It appears that 4K fever has struck with a vengeance in the desktop monitor and television sectors as the “Next Big Thing.” 4K displays are even bubbling up in the notebook market with devices like the Dell XPS 15 and Samsung ATIV Book 9 Pro. But what about 4K displays in smartphones? While most would agree that it’s overkill, Sony’s Xperia Z5 Premium can playback videos and display pictures in 4K (it defaults to 1080p resolution for all other content to conserve battery life).

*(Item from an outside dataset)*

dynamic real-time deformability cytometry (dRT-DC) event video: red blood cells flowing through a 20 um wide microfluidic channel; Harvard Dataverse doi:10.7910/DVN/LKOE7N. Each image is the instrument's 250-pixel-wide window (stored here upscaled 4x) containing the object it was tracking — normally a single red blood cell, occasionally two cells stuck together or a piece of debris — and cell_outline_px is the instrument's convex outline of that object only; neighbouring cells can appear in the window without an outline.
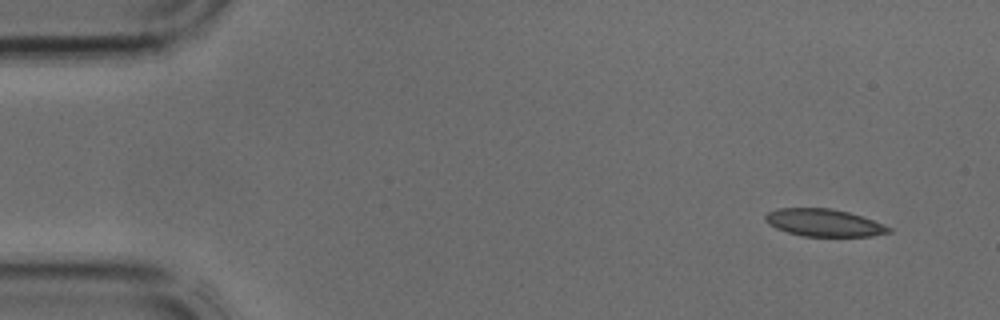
{"species": "common noctule bat (a hibernating species)", "species_latin": "Nyctalus noctula", "temperature_condition": "cold", "stored_images_in_passage": 4, "camera_frame_rate_fps": 3000, "um_per_image_px": 0.085, "animal": {"sex": "male", "body_mass_g": 17.9, "forearm_length_mm": 54.2}, "frame": {"image": 1, "passage_image": 1, "time_ms": 0.0, "image_size_px": [1000, 320], "cell_outline_px": [[892, 232], [872, 236], [804, 236], [788, 232], [776, 228], [768, 224], [764, 220], [764, 216], [768, 212], [776, 208], [832, 208], [848, 212], [884, 224], [892, 228]], "centroid_in_image_um": [70.02, 18.93], "position_along_channel_um": 15.0, "area_um2": 19.71}}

ARM is betting on 4K becoming a much bigger deal in the smartphone and tablet markets, which is why it has pulled the wraps off its Mali-DP650 mobile display processor. ARM says that the chip is optimized or 2.5K displays (i.e., 2560x1440 and 2560x1600), but also supports 4K display resolutions (3840x2160). And the Mali-DP650 isn’t just capable of handling on-device 4K content, but it can also stream compliant content to an external 4K-capable monitor or television. The ability to stream 4K content comes in handy for a smartphone that perhaps “only” has a 1080p display, but has a camera that is capable of capturing 4K video content.
"Smartphones and tablets are increasingly becoming content passports, allowing people to securely download content once and carry it to view on whichever screen is most suitable,” said Mark Dickinson, ARM’s GM for the Media Processing Group. “The ability to stream the best quality content from a mobile device to any screen is an important capability ARM Mali display technology delivers."
The Mali-DP650 supports seven display layer composition, and has doubled its AXI bus to 128-bits compared to its Mali-DP550 predecessor, allowing it to better tolerate higher memory subsystem latencies. In addition, when paired with the ARM CoreLink MMU-500, the Mali-DP650 is capable of outputting 4K content at up to 60fps.
At this time, we have no announcement from ARM regarding when the Mali-DP650 will be available in production SoCs. With that being said, we have the feeling that there’s not exactly a rush to deliver 4K smartphone displays to consumers at this time; at least not until battery technology greatly improves.